[Description of the task]
A verbatim copy of the data is wanted, minus any picture in it.

[Given records]
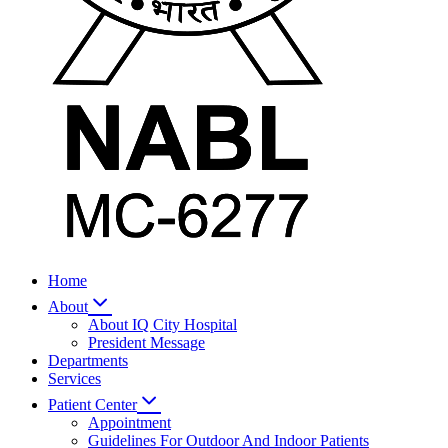
Home
About
About IQ City Hospital
President Message
Departments
Services
Patient Center
Appointment
Guidelines For Outdoor And Indoor Patients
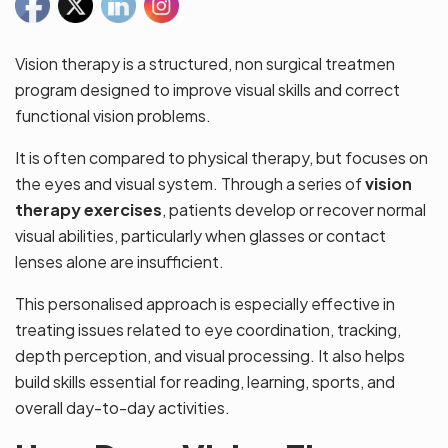
Vision therapy is a structured, non surgical treatmen
program designed to improve visual skills and correct
functional vision problems.
It is often compared to physical therapy, but focuses on
the eyes and visual system. Through a series of
vision
therapy exercises
, patients develop or recover normal
visual abilities, particularly when glasses or contact
lenses alone are insufficient.
This personalised approach is especially effective in
treating issues related to eye coordination, tracking,
depth perception, and visual processing. It also helps
build skills essential for reading, learning, sports, and
overall day-to-day activities.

[Answer box]
Home
About
About IQ City Hospital
President Message
Departments
Services
Patient Center
Appointment
Guidelines For Outdoor And Indoor Patients
Vision therapy is a structured, non surgical treatmen
program designed to improve visual skills and correct
functional vision problems.
It is often compared to physical therapy, but focuses on
the eyes and visual system. Through a series of
vision
therapy exercises
, patients develop or recover normal
visual abilities, particularly when glasses or contact
lenses alone are insufficient.
This personalised approach is especially effective in
treating issues related to eye coordination, tracking,
depth perception, and visual processing. It also helps
build skills essential for reading, learning, sports, and
overall day-to-day activities.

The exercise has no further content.